Ahora bien, antes del golpe de Estado con el que Castillo pretendió atornillarse en el poder y evitar la vacancia que el Congreso venía preparándole, tenía una aprobación del 31% y el Congreso un 8%. Esa misma encuesta nacional del Instituto de Estudios Peruanos (IEP) revelaba que si prosperaba la vacancia de Castillo, el 87% de la población querría un adelanto de elecciones generales (para Presidencia y Congreso). Por tanto, no debería habernos sorprendido que tras las jocosas y arrogantes autocelebraciones que se dio el Congreso tras la caída de Castillo, por todo el país mucha gente saliera a las calles demandando que se vayan todos. En las protestas en Apurímac, una de las regiones donde Castillo mantenía grandes adhesiones, estas movilizaciones fueron masivas y muchos pidieran también su excarcelación. En los primeros días, en las tomas de carreteras y enfrentamientos con la policía murieron seis manifestantes, incluidos dos escolares de quince años. El 13 de diciembre, la Asamblea Nacional de Gobiernos Regionales, envió al Congreso una propuesta de ley para el adelanto de elecciones y armó mesas de diálogo a las que el Ejecutivo les dio la espalda. Ese mismo día, desde el Congreso, el almirante Daniel Montoya, uno de los líderes de la oposición, frente a la crisis en las calles señaló: “La agenda no la ponen ellos, que son enemigos de la democracia; la ponemos nosotros desde el Congreso (…). Cuando hay una situación de estas no existe la proporcionalidad, existe la supremacía de la fuerza para poder vencerlos, sino irían a perder y nadie va a una guerra a perder”.

Una guerra. El lenguaje bélico es exquisito para todos aquellos que siempre se han servido de la polarización, de la destrucción de los mínimos puentes de diálogo. Gran parte de los medios nacionales han seguido centrados en emitir los pavorosos actos vandálicos: quema de comisarías, apedreamiento de algunos canales de televisión, asalto a tiendas comerciales. La población atemorizada ha acatado la lógica de la mano dura y la estigmatización de la protesta: apelando al trauma que nos dejó los años de la violencia política, es común llamar terruco, terrorista, a quien en las calles protesta.

------------

**Tareas a realizar**
1/ Transcribe sin cambios el tramo del texto sobre la crisis política peruana que va desde "Una guerra. El" hasta "las calles protesta.".
2/ Resume en dos oraciones el texto sobre la crisis política peruana.
3/ Prosigue el texto sobre la crisis política peruana a partir de su última oración.
No es necesario consultar el material para resolver nada.

**Datos de origen**
------------

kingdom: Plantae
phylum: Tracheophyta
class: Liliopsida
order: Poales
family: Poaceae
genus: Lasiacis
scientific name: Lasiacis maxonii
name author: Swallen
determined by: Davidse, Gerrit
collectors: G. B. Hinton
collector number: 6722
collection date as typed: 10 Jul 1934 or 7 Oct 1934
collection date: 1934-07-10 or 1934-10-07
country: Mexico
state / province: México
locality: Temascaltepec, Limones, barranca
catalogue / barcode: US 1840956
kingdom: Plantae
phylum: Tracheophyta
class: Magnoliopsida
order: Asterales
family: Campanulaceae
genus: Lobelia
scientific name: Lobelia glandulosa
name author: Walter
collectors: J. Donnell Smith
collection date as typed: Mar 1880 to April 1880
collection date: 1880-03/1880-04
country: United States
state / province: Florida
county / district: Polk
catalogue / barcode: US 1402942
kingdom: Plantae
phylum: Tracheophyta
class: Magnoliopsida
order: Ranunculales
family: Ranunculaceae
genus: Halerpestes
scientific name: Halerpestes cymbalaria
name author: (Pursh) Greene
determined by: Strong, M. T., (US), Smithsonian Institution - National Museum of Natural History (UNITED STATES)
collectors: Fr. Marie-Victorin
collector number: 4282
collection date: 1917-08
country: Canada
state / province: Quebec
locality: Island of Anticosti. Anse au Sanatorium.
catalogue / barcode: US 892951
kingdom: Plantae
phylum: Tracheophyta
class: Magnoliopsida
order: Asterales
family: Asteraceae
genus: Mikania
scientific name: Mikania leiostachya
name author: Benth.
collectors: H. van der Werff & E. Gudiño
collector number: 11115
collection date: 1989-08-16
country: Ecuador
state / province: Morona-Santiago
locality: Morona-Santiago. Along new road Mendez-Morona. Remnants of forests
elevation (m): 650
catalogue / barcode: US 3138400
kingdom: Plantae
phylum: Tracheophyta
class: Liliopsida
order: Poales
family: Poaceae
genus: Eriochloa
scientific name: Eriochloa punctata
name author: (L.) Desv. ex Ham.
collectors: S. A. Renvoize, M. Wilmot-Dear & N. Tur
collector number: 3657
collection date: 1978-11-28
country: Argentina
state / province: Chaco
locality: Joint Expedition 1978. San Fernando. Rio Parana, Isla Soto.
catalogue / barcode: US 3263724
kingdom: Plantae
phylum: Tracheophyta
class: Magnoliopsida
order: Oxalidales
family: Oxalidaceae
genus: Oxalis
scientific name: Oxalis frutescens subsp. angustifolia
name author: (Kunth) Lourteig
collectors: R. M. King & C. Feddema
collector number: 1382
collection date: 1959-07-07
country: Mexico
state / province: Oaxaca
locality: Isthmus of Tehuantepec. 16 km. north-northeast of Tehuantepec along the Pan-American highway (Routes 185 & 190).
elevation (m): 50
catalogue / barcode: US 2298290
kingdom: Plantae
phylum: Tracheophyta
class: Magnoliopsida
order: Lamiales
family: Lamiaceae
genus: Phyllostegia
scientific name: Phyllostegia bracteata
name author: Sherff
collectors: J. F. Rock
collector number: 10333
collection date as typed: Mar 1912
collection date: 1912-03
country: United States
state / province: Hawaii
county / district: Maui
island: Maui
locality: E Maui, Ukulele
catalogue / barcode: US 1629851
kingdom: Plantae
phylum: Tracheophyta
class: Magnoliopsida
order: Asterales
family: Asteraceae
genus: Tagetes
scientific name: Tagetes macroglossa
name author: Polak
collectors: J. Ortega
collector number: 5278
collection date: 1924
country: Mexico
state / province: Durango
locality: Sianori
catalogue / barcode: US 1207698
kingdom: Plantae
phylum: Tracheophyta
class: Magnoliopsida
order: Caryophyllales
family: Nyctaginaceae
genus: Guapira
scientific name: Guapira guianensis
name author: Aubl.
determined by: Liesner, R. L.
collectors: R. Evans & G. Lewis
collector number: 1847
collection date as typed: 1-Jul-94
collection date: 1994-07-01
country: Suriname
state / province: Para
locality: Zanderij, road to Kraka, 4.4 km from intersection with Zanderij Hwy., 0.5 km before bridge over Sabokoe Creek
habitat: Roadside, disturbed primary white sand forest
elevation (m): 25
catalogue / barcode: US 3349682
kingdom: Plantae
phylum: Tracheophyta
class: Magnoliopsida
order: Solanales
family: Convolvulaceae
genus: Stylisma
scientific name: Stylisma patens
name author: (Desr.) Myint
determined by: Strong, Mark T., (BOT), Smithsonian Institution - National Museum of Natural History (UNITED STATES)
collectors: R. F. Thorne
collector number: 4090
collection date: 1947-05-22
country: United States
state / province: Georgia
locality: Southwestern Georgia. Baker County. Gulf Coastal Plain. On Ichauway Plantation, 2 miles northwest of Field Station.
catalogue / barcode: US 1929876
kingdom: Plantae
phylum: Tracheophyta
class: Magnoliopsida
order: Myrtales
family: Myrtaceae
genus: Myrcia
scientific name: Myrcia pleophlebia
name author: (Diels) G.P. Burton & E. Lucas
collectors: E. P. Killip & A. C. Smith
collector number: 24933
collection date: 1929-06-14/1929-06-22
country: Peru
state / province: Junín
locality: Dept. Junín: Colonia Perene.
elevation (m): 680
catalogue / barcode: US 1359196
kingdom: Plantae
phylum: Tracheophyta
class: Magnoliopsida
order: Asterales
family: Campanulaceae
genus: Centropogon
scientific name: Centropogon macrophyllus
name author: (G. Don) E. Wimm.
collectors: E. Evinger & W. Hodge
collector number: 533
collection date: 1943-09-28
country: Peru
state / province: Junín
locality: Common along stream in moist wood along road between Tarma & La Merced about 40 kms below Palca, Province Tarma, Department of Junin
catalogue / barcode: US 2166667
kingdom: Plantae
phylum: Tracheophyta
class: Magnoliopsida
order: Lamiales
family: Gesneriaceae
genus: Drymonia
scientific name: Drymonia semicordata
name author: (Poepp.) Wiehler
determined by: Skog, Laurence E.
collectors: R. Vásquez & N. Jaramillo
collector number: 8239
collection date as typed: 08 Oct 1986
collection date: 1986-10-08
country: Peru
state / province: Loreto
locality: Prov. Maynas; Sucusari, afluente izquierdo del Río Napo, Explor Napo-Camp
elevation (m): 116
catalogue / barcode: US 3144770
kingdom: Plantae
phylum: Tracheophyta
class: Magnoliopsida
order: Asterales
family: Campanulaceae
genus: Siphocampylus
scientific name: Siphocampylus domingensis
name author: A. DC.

------------

**Respuestas por tarea**
1/
Una guerra. El lenguaje bélico es exquisito para todos aquellos que siempre se han servido de la polarización, de la destrucción de los mínimos puentes de diálogo. Gran parte de los medios nacionales han seguido centrados en emitir los pavorosos actos vandálicos: quema de comisarías, apedreamiento de algunos canales de televisión, asalto a tiendas comerciales. La población atemorizada ha acatado la lógica de la mano dura y la estigmatización de la protesta: apelando al trauma que nos dejó los años de la violencia política, es común llamar terruco, terrorista, a quien en las calles protesta.

2/ Antes del golpe de Estado de Castillo, él contaba con un 31% de aprobación y el Congreso con un 8%, y el 87% de la población quería adelantar las elecciones si prosperaba la vacancia, de modo que tras su caída mucha gente salió a las calles a exigir que se vayan todos y en los primeros días murieron seis manifestantes. Mientras un líder de la oposición en el Congreso hablaba de vencer a los manifestantes como en una guerra, gran parte de los medios se centró en los actos vandálicos y la población estigmatizó la protesta llamando terrorista a quien protesta.

3/
El 14 de diciembre se dictó un estado de emergencia por 30 días que, como era de suponer, solo ha hecho escalar el número de muertos y la indignación. A día de hoy, ya son 18 muertos por balazos y más de doscientos los heridos. Todos en regiones alejadas de Lima. A corto plazo, la única salida a este enfrentamiento sería un adelanto de elecciones urgente. La encuesta publicada por el IEP este sábado señala que, pese a toda la criminalización de la protesta que hay estos días, un 83% de la población pide un adelanto de elecciones. De nada sirve esa revelación. El viernes, tras grandilocuentes discursos y argumentos donde la palabra pueblo y democracia se reiteraron como letanías, el Congreso rechazó cualquier adelanto antes de abril de 2024. Esta sábado, pese a la renuncia de dos de sus mejores ministros, la presidenta Dina Boluarte, por su lado, ha descartado renunciar y sigue colocando a los manifestantes en el saco de azuzadores y violentos. Además de mantener el estado de emergencia, en 15 provincias del país, incluidas grandes ciudades como Arequipa, Cusco o Ica, estamos bajo toque de queda, desde las ocho de la tarde. Como en los tiempos de pandemia, vuelve la orden de inmovilización: Un “Quédate en casa” equivalente a un “Mejor te callas”.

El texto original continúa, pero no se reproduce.